(Dataset entries)
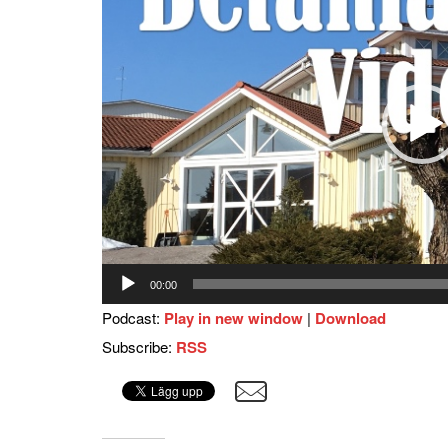
00:00
Podcast:
Play in new window
|
Download
Subscribe:
RSS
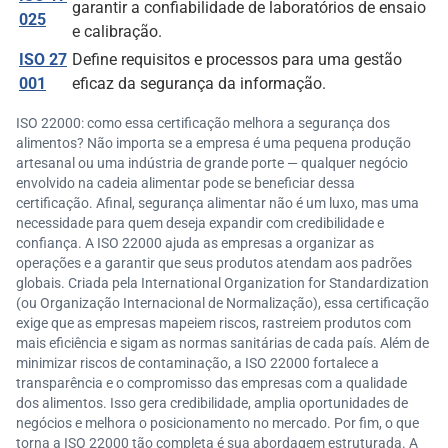
garantir a confiabilidade de laboratórios de ensaio
025
e calibração.
ISO 27
Define requisitos e processos para uma gestão
001
eficaz da segurança da informação.
ISO 22000: como essa certificação melhora a segurança dos
alimentos? Não importa se a empresa é uma pequena produção
artesanal ou uma indústria de grande porte — qualquer negócio
envolvido na cadeia alimentar pode se beneficiar dessa
certificação. Afinal, segurança alimentar não é um luxo, mas uma
necessidade para quem deseja expandir com credibilidade e
confiança. A ISO 22000 ajuda as empresas a organizar as
operações e a garantir que seus produtos atendam aos padrões
globais. Criada pela International Organization for Standardization
(ou Organização Internacional de Normalização), essa certificação
exige que as empresas mapeiem riscos, rastreiem produtos com
mais eficiência e sigam as normas sanitárias de cada país. Além de
minimizar riscos de contaminação, a ISO 22000 fortalece a
transparência e o compromisso das empresas com a qualidade
dos alimentos. Isso gera credibilidade, amplia oportunidades de
negócios e melhora o posicionamento no mercado. Por fim, o que
torna a ISO 22000 tão completa é sua abordagem estruturada. A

● TASK OBJECTIVE: Render the lines of the entries from the line containing "garantir a confiabilidade" up to and including the line containing "negócios e melhora" as a Markdown table. Use the columns n and Line, give each row a number, and leave out blank lines.

● SOLVED EXERCISE:
| n | Line |
|---|---|
| 1 | garantir a confiabilidade de laboratórios de ensaio |
| 2 | 025 |
| 3 | e calibração. |
| 4 | ISO 27 |
| 5 | Define requisitos e processos para uma gestão |
| 6 | 001 |
| 7 | eficaz da segurança da informação. |
| 8 | ISO 22000: como essa certificação melhora a segurança dos |
| 9 | alimentos? Não importa se a empresa é uma pequena produção |
| 10 | artesanal ou uma indústria de grande porte — qualquer negócio |
| 11 | envolvido na cadeia alimentar pode se beneficiar dessa |
| 12 | certificação. Afinal, segurança alimentar não é um luxo, mas uma |
| 13 | necessidade para quem deseja expandir com credibilidade e |
| 14 | confiança. A ISO 22000 ajuda as empresas a organizar as |
| 15 | operações e a garantir que seus produtos atendam aos padrões |
| 16 | globais. Criada pela International Organization for Standardization |
| 17 | (ou Organização Internacional de Normalização), essa certificação |
| 18 | exige que as empresas mapeiem riscos, rastreiem produtos com |
| 19 | mais eficiência e sigam as normas sanitárias de cada país. Além de |
| 20 | minimizar riscos de contaminação, a ISO 22000 fortalece a |
| 21 | transparência e o compromisso das empresas com a qualidade |
| 22 | dos alimentos. Isso gera credibilidade, amplia oportunidades de |
| 23 | negócios e melhora o posicionamento no mercado. Por fim, o que |